(Stored data entries)
........

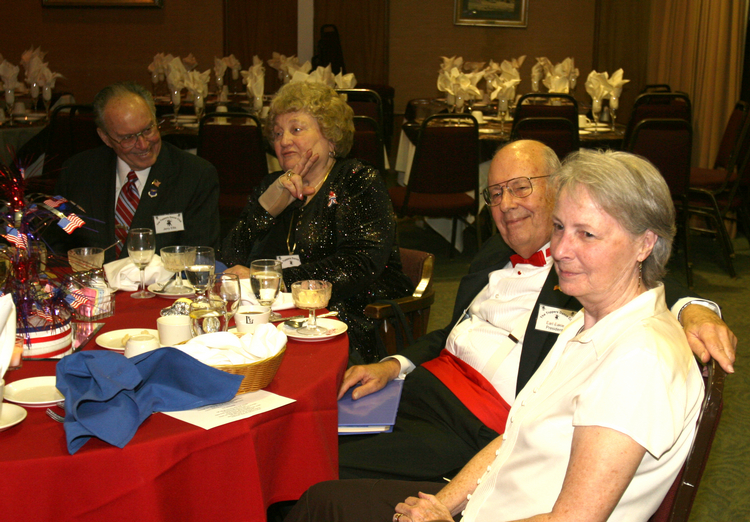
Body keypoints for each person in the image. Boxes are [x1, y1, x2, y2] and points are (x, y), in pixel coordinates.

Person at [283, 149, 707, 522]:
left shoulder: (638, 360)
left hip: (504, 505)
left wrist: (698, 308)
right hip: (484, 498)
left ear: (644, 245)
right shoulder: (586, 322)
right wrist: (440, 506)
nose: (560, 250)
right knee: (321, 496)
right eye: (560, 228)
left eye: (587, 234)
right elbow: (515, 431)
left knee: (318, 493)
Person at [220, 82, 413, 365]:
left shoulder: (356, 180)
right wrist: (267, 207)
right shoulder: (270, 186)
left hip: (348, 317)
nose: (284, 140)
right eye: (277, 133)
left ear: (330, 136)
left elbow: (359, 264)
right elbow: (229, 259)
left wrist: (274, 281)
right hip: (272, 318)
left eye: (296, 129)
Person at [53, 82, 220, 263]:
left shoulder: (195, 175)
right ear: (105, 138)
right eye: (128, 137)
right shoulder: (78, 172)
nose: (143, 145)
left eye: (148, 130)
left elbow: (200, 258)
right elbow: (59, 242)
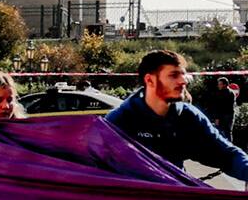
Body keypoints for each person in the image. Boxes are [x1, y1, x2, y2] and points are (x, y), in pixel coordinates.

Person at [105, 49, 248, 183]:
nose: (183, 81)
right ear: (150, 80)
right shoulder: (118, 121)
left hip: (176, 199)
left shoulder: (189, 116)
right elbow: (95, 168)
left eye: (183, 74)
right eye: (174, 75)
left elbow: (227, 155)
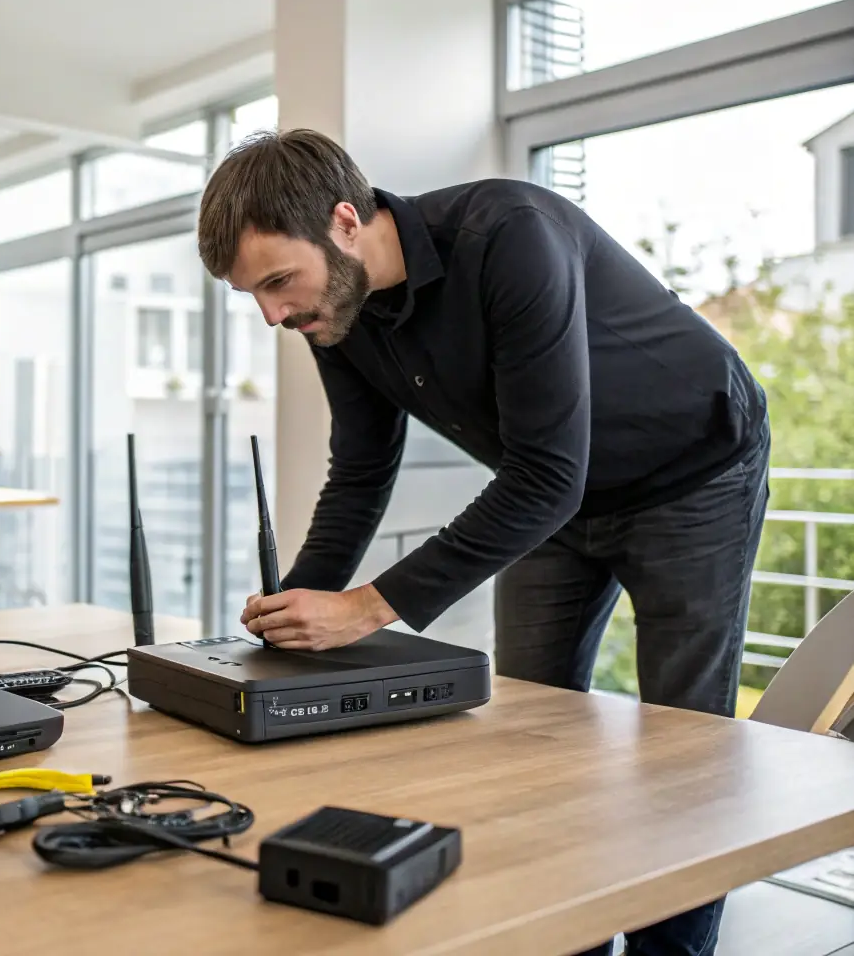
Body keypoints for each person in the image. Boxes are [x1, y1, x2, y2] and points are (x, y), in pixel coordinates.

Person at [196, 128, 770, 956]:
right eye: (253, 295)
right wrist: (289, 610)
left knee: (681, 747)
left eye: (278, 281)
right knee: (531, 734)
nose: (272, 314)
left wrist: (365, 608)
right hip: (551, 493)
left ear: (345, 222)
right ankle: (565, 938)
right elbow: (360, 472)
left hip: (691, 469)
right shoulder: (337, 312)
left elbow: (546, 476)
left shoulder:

........

(Activity)
Give back each entry verbatim but drop its pictures.

(Result)
Body keypoints for each person in the image. Boxes are [x1, y1, x2, y2] and points are (x, y), in pixel coordinates.

Person at [283, 149, 707, 522]:
left shoulder: (638, 360)
left hip: (504, 505)
left wrist: (698, 308)
right hip: (484, 498)
left ear: (644, 245)
right shoulder: (586, 322)
right wrist: (440, 506)
nose: (560, 250)
right knee: (321, 496)
right eye: (560, 228)
left eye: (587, 234)
right elbow: (515, 431)
left knee: (318, 493)
Person at [220, 82, 413, 365]:
left shoulder: (356, 180)
right wrist: (267, 207)
right shoulder: (270, 186)
left hip: (348, 317)
nose: (284, 140)
right eye: (277, 133)
left ear: (330, 136)
left elbow: (359, 264)
right elbow: (229, 259)
left wrist: (274, 281)
right hip: (272, 318)
left eye: (296, 129)
Person at [53, 82, 220, 263]:
left shoulder: (195, 175)
right ear: (105, 138)
right eye: (128, 137)
right shoulder: (78, 172)
nose: (143, 145)
left eye: (148, 130)
left elbow: (200, 258)
right elbow: (59, 242)
Body keypoints for each person in the image. Boxes are [x1, y1, x2, y2] and points are (x, y), in pixel coordinates.

Person at [105, 49, 248, 183]:
nose: (183, 81)
right ear: (150, 80)
right shoulder: (118, 121)
left hip: (176, 199)
left shoulder: (189, 116)
right elbow: (95, 168)
left eye: (183, 74)
right eye: (174, 75)
left elbow: (227, 155)
Body keypoints for each person in the image. Boxes are [x1, y1, x2, y2] and points are (x, y), in pixel coordinates.

Person at [196, 128, 770, 956]:
right eye: (253, 295)
right wrist: (289, 610)
left knee: (681, 747)
left eye: (278, 281)
right knee: (531, 734)
nose: (272, 314)
left wrist: (365, 608)
right hip: (551, 493)
left ear: (345, 222)
right ankle: (565, 938)
right elbow: (360, 472)
left hip: (691, 469)
right shoulder: (337, 312)
left elbow: (546, 476)
left shoulder:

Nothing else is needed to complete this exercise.